Work task: Some lines in the entries contain the word "party". Copy all of them.

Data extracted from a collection
________

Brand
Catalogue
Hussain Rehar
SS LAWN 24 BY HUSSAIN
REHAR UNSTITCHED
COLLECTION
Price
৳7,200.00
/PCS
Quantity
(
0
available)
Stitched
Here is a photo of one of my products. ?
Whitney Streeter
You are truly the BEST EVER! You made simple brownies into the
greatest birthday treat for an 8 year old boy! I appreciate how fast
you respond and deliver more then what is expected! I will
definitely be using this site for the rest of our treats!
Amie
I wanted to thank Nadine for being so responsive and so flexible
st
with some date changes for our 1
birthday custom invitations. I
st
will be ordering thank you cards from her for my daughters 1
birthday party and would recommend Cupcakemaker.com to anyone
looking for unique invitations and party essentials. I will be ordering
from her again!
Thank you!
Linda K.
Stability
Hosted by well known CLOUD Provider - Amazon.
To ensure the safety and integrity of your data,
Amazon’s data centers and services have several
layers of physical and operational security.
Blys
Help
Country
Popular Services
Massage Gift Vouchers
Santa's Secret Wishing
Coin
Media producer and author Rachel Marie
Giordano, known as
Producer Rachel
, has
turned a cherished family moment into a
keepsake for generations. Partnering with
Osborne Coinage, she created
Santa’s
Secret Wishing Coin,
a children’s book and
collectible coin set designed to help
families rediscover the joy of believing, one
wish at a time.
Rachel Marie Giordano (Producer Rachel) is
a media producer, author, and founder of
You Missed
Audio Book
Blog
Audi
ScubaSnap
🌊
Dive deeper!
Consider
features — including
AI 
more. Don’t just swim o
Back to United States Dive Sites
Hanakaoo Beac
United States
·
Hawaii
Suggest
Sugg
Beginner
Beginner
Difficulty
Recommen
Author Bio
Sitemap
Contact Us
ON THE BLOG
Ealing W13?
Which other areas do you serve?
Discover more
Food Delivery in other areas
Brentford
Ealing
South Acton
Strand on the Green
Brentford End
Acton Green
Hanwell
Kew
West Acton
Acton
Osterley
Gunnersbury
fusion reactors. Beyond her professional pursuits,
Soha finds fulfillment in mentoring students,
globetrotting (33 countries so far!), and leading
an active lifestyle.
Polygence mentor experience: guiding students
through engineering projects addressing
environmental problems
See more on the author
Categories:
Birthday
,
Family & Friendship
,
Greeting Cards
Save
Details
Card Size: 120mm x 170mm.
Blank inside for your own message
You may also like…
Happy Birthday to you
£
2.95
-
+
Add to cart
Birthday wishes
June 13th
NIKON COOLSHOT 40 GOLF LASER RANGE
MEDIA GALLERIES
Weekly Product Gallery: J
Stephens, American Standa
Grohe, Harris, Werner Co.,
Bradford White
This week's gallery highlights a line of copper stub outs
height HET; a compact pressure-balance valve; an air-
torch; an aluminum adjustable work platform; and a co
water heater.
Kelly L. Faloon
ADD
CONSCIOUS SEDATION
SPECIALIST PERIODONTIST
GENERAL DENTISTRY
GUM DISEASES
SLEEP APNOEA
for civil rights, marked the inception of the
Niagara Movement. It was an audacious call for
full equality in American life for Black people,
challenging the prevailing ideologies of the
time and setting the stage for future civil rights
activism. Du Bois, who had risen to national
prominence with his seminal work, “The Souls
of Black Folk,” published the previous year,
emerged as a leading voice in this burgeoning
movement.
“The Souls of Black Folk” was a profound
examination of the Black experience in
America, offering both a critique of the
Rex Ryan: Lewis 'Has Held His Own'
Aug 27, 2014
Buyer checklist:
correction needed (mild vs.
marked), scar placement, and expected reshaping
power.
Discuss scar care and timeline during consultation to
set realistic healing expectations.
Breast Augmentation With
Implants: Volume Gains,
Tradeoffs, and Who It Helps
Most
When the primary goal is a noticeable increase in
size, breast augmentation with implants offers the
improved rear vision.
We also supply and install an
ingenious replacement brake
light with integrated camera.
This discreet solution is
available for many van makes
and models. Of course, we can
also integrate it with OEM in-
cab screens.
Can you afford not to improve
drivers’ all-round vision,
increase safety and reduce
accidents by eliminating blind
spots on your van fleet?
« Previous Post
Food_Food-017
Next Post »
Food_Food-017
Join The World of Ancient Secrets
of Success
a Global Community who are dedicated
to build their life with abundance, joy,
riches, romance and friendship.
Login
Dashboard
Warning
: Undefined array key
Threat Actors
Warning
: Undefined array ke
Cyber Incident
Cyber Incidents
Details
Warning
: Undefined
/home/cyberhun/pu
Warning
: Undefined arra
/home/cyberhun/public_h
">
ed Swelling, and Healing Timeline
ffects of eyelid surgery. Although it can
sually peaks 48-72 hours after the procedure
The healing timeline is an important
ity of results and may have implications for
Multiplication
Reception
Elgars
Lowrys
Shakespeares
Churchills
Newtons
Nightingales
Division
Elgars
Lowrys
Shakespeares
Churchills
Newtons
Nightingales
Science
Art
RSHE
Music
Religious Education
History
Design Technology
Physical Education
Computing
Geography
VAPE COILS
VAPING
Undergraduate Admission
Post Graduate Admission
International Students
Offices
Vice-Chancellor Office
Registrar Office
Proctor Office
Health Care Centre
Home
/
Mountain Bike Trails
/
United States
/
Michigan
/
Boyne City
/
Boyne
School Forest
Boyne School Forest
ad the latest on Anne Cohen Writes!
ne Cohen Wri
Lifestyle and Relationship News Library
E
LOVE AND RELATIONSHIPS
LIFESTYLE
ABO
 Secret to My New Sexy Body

________

Output below:
birthday party and would recommend Cupcakemaker.com to anyone
looking for unique invitations and party essentials. I will be ordering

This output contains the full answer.